Supported compression,
https://docs.aws.amazon.com/athena/latest/ug/compression-formats.html
Hope it helps.
EDIT:
Why Parquet format is more helpful than CSV?
https://dzone.com/articles/how-to-be-a-hero-with-powerful-parquet-google-and
S3 --> Glue --> Athena
More details on CSV to Parquet conversion,
https://aws.amazon.com/blogs/big-data/build-a-data-lake-foundation-with-aws-glue-and-amazon-s3/
I'm not a big fan of Glue, nor creating schemas from data
Here's how to do it in Athena, which is dramatically faster than Glue.

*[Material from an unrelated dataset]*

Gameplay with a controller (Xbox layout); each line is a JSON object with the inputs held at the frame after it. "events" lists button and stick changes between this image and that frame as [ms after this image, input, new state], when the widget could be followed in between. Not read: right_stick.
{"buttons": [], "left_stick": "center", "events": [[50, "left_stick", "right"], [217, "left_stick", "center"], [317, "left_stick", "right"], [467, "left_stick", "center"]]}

This is for the CSV files:
create table foo (
id int,
name string,
some date
)
row format delimited
fields terminated by ','
location 's3://mybucket/path/to/csvs/'
This is for the parquet files:
create table bar
with (
external_location = 's3://mybucket/path/to/parquet/',
format = 'PARQUET'
)
as select * from foo
You don't need to create that path for parquet, even if you use partitioning
you can convert either JSON or CSV files into parquet directly, without importing it to the catalog first.
This is for the JSON files - the below code would convert anything hosted at the rawFiles directory
import sys
from awsglue.job import Job
from awsglue.transforms import *
from awsglue.context import GlueContext
from pyspark.context import SparkContext
from awsglue.utils import getResolvedOptions
## #params: [JOB_NAME] args = getResolvedOptions(sys.argv, ['JOB_NAME'])
sparkContext = SparkContext()
glueContext = GlueContext(sparkContext)
spark = glueContext.spark_session
job = Job(glueContext) job.init(args['JOB_NAME'], args)
s3_json_path = 's3://rawFiles/'
s3_parquet_path = 's3://convertedFiles/'
output = spark.read.load(s3_json_path, format='json')
output.write.parquet(s3_parquet_path)
job.commit()
Sounds like in your step 1 you are crawling the individual csv file (e.g some-bucket/container-path/file.csv), but if you instead set your crawler to look at a path level instead of a file level (e.g some-bucket/container-path/) and all your csv files are uniform then the crawler should only create a single external table instead of an external table per file and you’ll be able to extract the data from all of the files at once.